We train Random Forest on flattened MNIST images and evaluate its accuracy on test data.

In [None]:
rf_classifier = MnistClassifier("rf")
rf_classifier.train(X_train, y_train)

y_pred_rf = rf_classifier.predict(X_test)
print("Random Forest Accuracy:", accuracy_score(y_test, y_pred_rf))


In [None]:
nn_classifier = MnistClassifier("nn")
nn_classifier.train(train_loader)
y_pred_nn = nn_classifier.predict(test_loader)
print("Feed-Forward NN Accuracy:", accuracy_score(y_test, y_pred_nn))

we train CNN on raw MNIST images and compare its performance to RF and NN.

In [None]:
cnn_classifier = MnistClassifier("cnn")
cnn_classifier.train(train_loader)
y_pred_cnn = cnn_classifier.predict(test_loader)
print("CNN Accuracy:", accuracy_score(y_test, y_pred_cnn))

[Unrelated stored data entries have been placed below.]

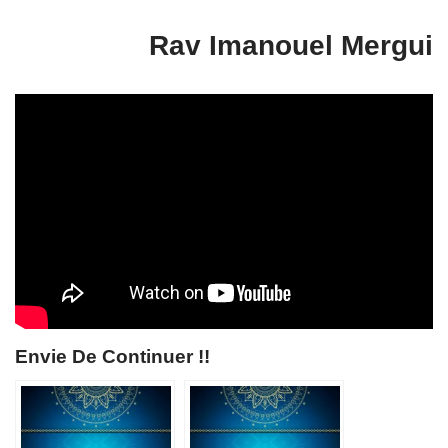
Rav Imanouel Mergui
Envie De Continuer !!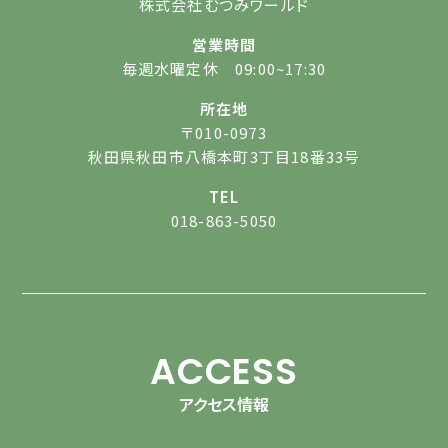
株式会社むつみワールド
営業時間
毎週水曜定休 09:00~17:30
所在地
〒010-0973
秋田県秋田市八橋本町3丁目18番33号
TEL
018-863-5050
ACCESS
アクセス情報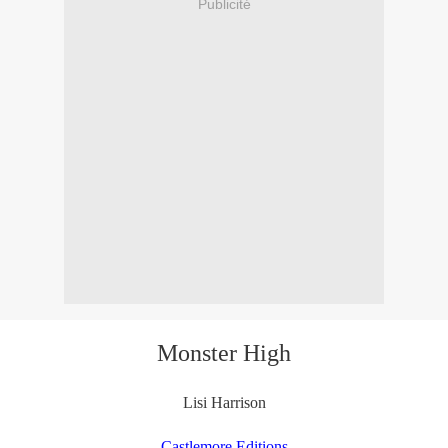
Publicité
Monster High
Lisi Harrison
Castlemore Editions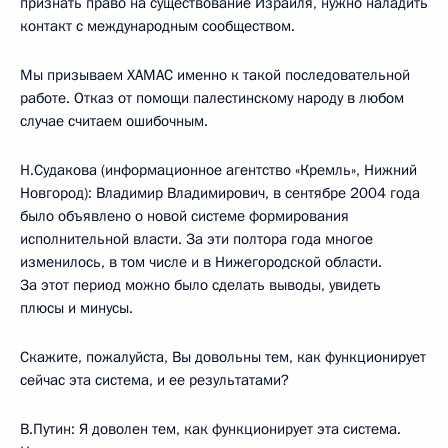
признать право на существование Израиля, нужно наладить
контакт с международным сообществом.
Мы призываем ХАМАС именно к такой последовательной
работе. Отказ от помощи палестинскому народу в любом
случае считаем ошибочным.
Н.Судакова (информационное агентство «Кремль», Нижний
Новгород): Владимир Владимирович, в сентябре 2004 года
было объявлено о новой системе формирования
исполнительной власти. За эти полтора года многое
изменилось, в том числе и в Нижегородской области.
За этот период можно было сделать выводы, увидеть
плюсы и минусы.
Скажите, пожалуйста, Вы довольны тем, как функционирует
сейчас эта система, и ее результатами?
В.Путин: Я доволен тем, как функционирует эта система.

# Evaluating Edge Cases to see how models generalize to unseen variations
1. **Noisy images** - Blurred or corrupted digits.
2. **Rotated images** - Handwritten digits tilted at different angles.
3. **Partially erased digits** - Incomplete numbers.

In [None]:
import cv2
def add_noise(image):
    noise = np.random.normal(0, 0.3, image.shape)
    return np.clip(image + noise, 0, 1)
original_img = test_data.data[1].numpy() / 255.0
noisy_img = add_noise(original_img)

plt.subplot(1, 2, 1)
plt.imshow(original_img, cmap='gray')
plt.title("Original")

plt.subplot(1, 2, 2)
plt.imshow(noisy_img, cmap='gray')
plt.title("Noisy")

plt.show()


# Conclusion
1. Random Forest is fast but less effective on images.
2. Feed-Forward NN performs well but struggles with spatial information.
3. CNN achieves the best accuracy as it captures spatial patterns effectively.